TAREFAS A REALIZAR:
A – Reescreva de forma mais curta o parágrafo da notícia sobre a comissão do agente de fiscalização que começa com "Com base na Lei Municipal 2.042/2007", preservando seus fatos principais.
B – Dê continuidade à notícia sobre a comissão do agente de fiscalização a partir da última frase apresentada.
+++ DOCUMENTO DE ORIGEM +++
TST - Turma retira pagamento de comissão sobre arrecadação a agente municipal de fiscalização
A
Quinta Turma do Tribunal Superior do Trabalho deu provimento a recurso
do município de Itabuna (BA) e absolveu-a da condenação ao pagamento de
comissão de 4% sobre a arrecadação municipal a um agente de
fiscalização. O entendimento da Turma foi o de que o Tribunal Regional
do Trabalho da 5ª Região (BA), ao fixar a condenação, violou o artigo
167, inciso IV, da Constituição da República.
Com
base na Lei Municipal 2.042/2007, o agente ajuizou a reclamação em
julho de 2011, pleiteando, entre outras coisas, a comissão de 4% sobre
os valores das taxas arrecadadas pela prefeitura, incluindo as
decorrentes da ação dos fiscais de obras, supervisores de obras, fiscais
administrativos, agentes de trânsito e fiscais de indústria e comércio.
Ao ser julgado pela 4ª Vara do Trabalho de Itabuna (BA), o pedido foi
julgado improcedente.
+++ TRECHOS DOS REGISTROS +++
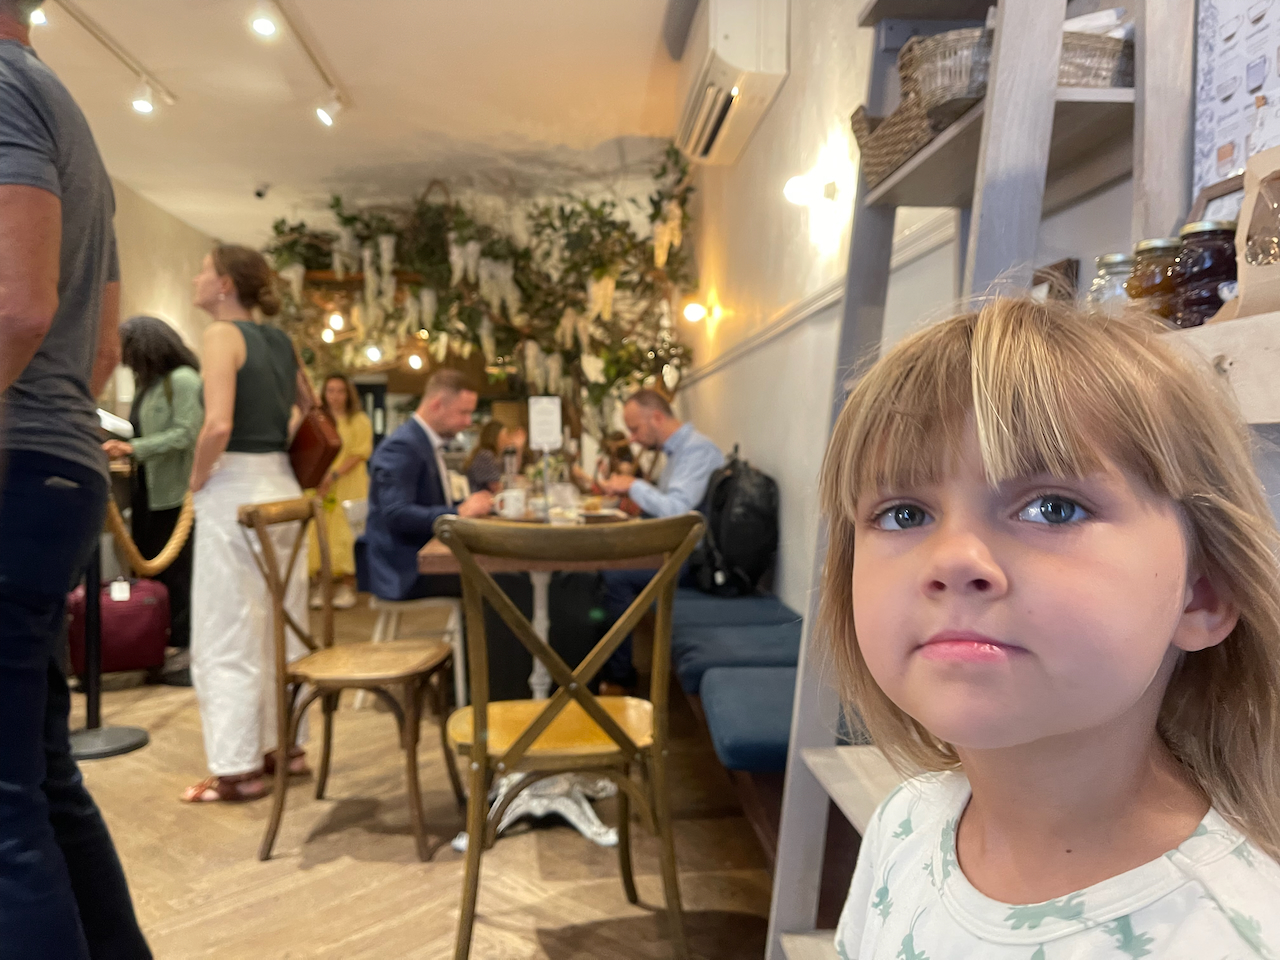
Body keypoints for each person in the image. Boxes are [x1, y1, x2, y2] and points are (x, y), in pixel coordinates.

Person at [825, 298, 1280, 957]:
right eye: (904, 515)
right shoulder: (906, 825)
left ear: (1202, 595)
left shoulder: (1234, 935)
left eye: (1053, 508)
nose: (953, 560)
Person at [0, 1, 152, 954]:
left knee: (5, 805)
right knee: (40, 779)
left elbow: (18, 308)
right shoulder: (66, 113)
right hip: (55, 463)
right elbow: (98, 350)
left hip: (14, 464)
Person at [184, 244, 312, 804]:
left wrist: (196, 479)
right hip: (282, 486)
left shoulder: (220, 335)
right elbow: (308, 406)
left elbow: (217, 424)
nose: (196, 279)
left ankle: (237, 768)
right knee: (282, 624)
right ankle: (288, 746)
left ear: (226, 285)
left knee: (228, 629)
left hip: (234, 490)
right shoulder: (281, 341)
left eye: (203, 270)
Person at [597, 389, 723, 691]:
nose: (633, 438)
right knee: (604, 562)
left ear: (656, 417)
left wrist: (633, 485)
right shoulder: (678, 452)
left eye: (635, 429)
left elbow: (678, 513)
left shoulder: (697, 451)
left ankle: (619, 678)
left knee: (613, 577)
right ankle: (603, 666)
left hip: (695, 562)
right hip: (679, 551)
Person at [103, 316, 203, 684]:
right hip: (147, 490)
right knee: (152, 571)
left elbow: (186, 433)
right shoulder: (148, 386)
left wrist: (134, 448)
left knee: (179, 575)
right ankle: (157, 646)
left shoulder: (184, 381)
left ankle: (186, 649)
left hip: (177, 495)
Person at [365, 369, 493, 601]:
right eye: (463, 412)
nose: (468, 422)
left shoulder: (422, 441)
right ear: (437, 405)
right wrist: (458, 512)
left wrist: (468, 505)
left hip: (418, 559)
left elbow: (427, 503)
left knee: (502, 574)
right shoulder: (402, 446)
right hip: (404, 571)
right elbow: (396, 514)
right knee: (503, 579)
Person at [307, 374, 372, 611]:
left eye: (340, 391)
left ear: (348, 394)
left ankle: (347, 585)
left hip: (348, 482)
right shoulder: (317, 419)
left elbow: (360, 452)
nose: (335, 396)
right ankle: (321, 586)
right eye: (331, 390)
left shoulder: (359, 420)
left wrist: (333, 475)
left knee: (346, 534)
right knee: (318, 533)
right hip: (318, 484)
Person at [463, 419, 506, 494]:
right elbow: (496, 487)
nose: (506, 440)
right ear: (495, 437)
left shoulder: (488, 454)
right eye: (504, 436)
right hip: (479, 498)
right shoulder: (485, 456)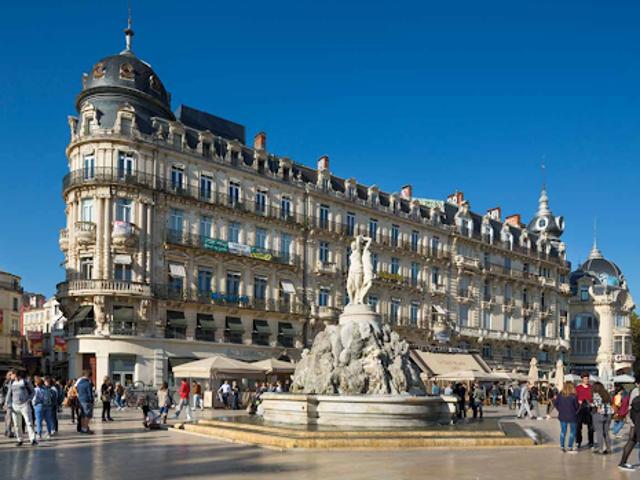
+++
RESULTADOS DAS TAREFAS:
A – Com base na Lei Municipal 2.042/2007, o agente ajuizou reclamação em julho de 2011. Entre outros pedidos, cobrou comissão de 4% sobre as taxas arrecadadas pela prefeitura, inclusive as geradas pela ação de fiscais de obras, supervisores de obras, fiscais administrativos, agentes de trânsito e fiscais de indústria e comércio. A 4ª Vara do Trabalho de Itabuna (BA) julgou o pedido improcedente.

B –
Quando
recorreu ao TRT da Bahia, o trabalhador conseguiu o deferimento em
decisão por maioria. Diante desse resultado, o município interpôs
recurso de revista. Ao examinar o caso, o ministro João Batista Brito
Pereira, relator no TST, observou a inconstitucionalidade da decisão
regional.
Brito
Pereira explicou que não é só o artigo 167, inciso IV, da Constituição
que veda a vinculação de impostos a órgão, fundo ou despesa: também o
artigo 37, inciso XIII, veda a vinculação de qualquer espécie
remuneratória para o efeito de remuneração de pessoal do serviço
público. Diante da fundamentação do relator, a Quinta Turma proveu o
recurso do município, restabelecendo a sentença da Vara de Itabuna.